Considerando a atual escassez de recursos imposta aos órgãos ambientais, a adoção de estratégias racionais de implantação do CAR é ainda mais importante. Neste sentido, uma simples análise custo-benefício indica claramente que o início de implantação do CAR deve priorizar áreas com grandes déficits de vegetação natural, além de gerar maior impacto ambiental, tem o potencial de gerar um efeito exemplar para áreas ainda não analisadas. Um esforço estratégico, com planejamento e metas é necessário para a inscrição dos territórios coletivos, assim como a sua consideração na validação dos imóveis rurais destinados ao uso agrícola não tradicional.
As políticas ambientais brasileiras passam por um momento crítico, com ataques sistemáticos de forças políticas e econômicas reacionárias, que nos impedem de esperar o protagonismo do poder público federal no avanço da implementação da lei. É preciso engajar fortemente os atores públicos subnacionais e compartilhar obrigações entre os outros atores sociais.
É preciso emancipar a sociedade brasileira para buscar caminhos, geração de informação, transparência, incentivos e, em especial, para beneficiar um público historicamente excluído das políticas públicas agrárias.

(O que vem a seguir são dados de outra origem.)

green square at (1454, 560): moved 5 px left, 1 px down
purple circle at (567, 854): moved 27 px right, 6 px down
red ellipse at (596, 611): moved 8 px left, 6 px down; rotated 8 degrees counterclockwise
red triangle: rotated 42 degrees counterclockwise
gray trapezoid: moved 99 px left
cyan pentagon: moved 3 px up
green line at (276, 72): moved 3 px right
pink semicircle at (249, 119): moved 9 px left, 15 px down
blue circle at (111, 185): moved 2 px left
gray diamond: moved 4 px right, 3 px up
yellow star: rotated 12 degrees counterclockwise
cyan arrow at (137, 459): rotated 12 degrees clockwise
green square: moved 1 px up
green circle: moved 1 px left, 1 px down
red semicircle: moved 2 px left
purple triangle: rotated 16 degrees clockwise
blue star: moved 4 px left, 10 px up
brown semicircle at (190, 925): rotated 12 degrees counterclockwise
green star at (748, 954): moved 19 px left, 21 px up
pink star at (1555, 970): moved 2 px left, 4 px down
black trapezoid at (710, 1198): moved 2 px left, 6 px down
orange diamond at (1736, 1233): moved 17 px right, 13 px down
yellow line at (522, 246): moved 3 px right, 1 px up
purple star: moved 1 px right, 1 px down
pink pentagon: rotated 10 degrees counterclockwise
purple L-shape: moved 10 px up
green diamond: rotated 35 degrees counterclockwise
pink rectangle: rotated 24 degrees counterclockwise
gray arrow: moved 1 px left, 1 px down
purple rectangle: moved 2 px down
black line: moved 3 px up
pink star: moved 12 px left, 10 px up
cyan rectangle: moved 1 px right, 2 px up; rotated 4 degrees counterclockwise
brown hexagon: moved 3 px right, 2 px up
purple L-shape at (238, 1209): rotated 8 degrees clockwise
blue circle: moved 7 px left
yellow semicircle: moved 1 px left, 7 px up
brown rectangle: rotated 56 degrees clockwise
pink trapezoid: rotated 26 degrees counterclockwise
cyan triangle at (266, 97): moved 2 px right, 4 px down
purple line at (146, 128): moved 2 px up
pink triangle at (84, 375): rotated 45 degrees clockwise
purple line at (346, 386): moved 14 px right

Depende de nossa capacidade de diálogo, união e planejamento e a percepção das diversas oportunidades e benefícios econômicos, sociais, ambientais e climáticos capazes de modificar nossa realidade. É possível aliar a justiça social, o clima e a proteção da biodiversidade ao avanço para uma agricultura mais eficiente, rentável e sustentável para suprir mercados internacionais cada dia mais rigorosos com a origem dos produtos que consomem.
Portanto, este aniversário de dez anos do Código Florestal é o momento mais do que apropriado para chamar a sociedade à discussão, estimular a reflexão sobre o papel dos atores sociais e, ainda mais importante, brecar o apetite voraz sobre nossos biomas antes que alcancemos o ponto de inflexão do clima e de nossas matas.
Roberta del Giudice é secretária executiva do Observatório do Código Florestal – uma rede formada por 39 instituições brasileiras da sociedade civil, com o objetivo de monitorar a implementação da Lei Florestal no país.